Electricity Review

Physics 115

Fall Semester, 1998

S. T. Thornton

Batteries always deliver the same voltage, not the same current.

The current through a battery depends on the circuit to which it is connected.

Bulbs have resistance.

Adding more bulbs in series increases the resistance.

Adding more bulbs in parallel decreases the resistance.

The greater the compass deflection, the greater the current.

The brighter the bulb, the greater the current flowing through the bulb.

Electrons are what actually move in a circuit.

Electrons move (and cause current) when they are pushed. What pushes them?

A battery (having oomph or voltage) pushes the electrons through the circuit.

I like to think of the electrons as being repelled out of the negative end of the battery and attracted to the positive end of the battery.

This allows me to determine which way the electrons move.

How do the capacitors stop the electron flow?

The electrons move to one of the two plates and stop. They repelled electrons on the other plate which causes electron flow to continue through the circuit.

As the electrons pile up on the first plate, those electrons will repel the next few electrons that arrive there. Because of this repulsion, the current will decrease. As more electrons arrive, the repulsion increases, and the current continues to decrease until finally, no more electrons can reach the plate. This happens when the capacitor has exactly the voltage of the battery.

If we then disconnect the battery, what do we have in the capacitor?

If we connect the capacitor to a bulb, the electrons are able to move away from the plate (in the opposite direction they came) and pass through the bulb.

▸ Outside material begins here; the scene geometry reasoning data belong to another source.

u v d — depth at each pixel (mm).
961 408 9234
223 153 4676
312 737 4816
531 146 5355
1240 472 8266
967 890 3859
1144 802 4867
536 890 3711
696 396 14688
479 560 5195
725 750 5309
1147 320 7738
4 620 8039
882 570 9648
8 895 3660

As soon as some electrons leave, there is less repulsion from the remaining electrons, and the current decreases.

This continues until the current goes finally to zero, and the bulb goes out.

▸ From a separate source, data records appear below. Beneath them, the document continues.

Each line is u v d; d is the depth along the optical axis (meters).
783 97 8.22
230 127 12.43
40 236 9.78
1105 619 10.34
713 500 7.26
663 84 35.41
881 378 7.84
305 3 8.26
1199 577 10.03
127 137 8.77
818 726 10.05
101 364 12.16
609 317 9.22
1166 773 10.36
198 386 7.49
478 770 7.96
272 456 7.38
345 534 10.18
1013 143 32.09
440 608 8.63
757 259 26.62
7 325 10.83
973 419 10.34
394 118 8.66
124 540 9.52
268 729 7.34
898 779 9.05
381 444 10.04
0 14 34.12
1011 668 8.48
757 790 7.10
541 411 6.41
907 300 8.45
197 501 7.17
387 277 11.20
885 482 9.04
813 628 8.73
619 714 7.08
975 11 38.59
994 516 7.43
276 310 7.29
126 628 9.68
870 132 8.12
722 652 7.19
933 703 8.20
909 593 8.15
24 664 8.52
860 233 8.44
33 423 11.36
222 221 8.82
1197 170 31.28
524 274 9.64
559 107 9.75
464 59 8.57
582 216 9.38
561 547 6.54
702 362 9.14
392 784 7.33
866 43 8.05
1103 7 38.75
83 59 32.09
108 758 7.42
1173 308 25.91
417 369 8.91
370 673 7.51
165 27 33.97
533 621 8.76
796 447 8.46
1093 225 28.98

What would happen if we put an uncharged capacitor between a battery and a charged capacitor that had been charged with the battery?

Think about it.

Answer: no current, because the new capacitor feels equal "pushes" from both directions: the battery on one side and the charged capacitor on the other side!

The current will always move more towards the path of least resistance in a complex circuit.

The following are notes on the text:

Coulomb's Law

F = kq₁q₂/r²

The coulomb force is proportional to the product of the two charges.

The coulomb force gets smaller as the distance between them increases (1/r²)

Like charges repel.

Unlike charges attract.

Understand why an uncharged object is attracted to a charged object (induced polarized charge).

Charges produce electric fields. These are similar to gravitational fields. An electric field due to a single small charge is radial - lines moving out from the charge.

A second charge will feel a force when placed in an electric field, just like a mass feels a force when placed in a gravitational field.

Electric current (I) is a measure of the flow of electric charge per unit time.

I = q/t unit is ampere (A)

1 A = 1 coulomb/s or 1 C/s

Current is measured with ammeters.

The resistance (R) of a circuit element (bulb, wire, battery, etc.) limits the current through a circuit.

The voltage (V) determines the amount of work for a given charge to pass through an electric field.

Read the text to learn more about potential difference or voltage.

The unit of voltage is the volt, V.

We have a relation between V, I, and R.

V = IR or I = V/R

If we connect it to a battery pack having 4-1.5 V batteries, we have 6 V. What is the current?

= 0.15 A

Notice that we always use SI units!

Many circuits can be understood by V = IR, called Ohm's Law.

However, many circuit elements do not obey this law. (light bulbs do)

Electric power is the product of VI, and is the rate of doing work.

P = W/t = qV/t = VI

Magnetism

Magnets have North and South poles. Compasses have N and S written on them. If they represent poles, then our geographic north pole is actually a magnetic south pole in order for the N on the compass to be attracted towards it. Complicated, huh??

Like poles repel.

Unlike poles attract.

Only dipoles seem to exist in nature.

Magnets have magnetic fields around them. See the text for examples of magnetic field lines.

Magnets exist because of domains which are tiny areas of magnetic materials.

Magnets are affected by moving electric charges.

Moving charges are also affected by magnetic fields.

We can build small electric motors using the interaction between magnetic fields and electric current. We are able to do work with them.

Permanent magnets are made of ferromagnetic materials.

Ferromagnetic materials have special structure that enhances their magnetic effects.

We can increase the effects of currents producing magnetic fields by using iron.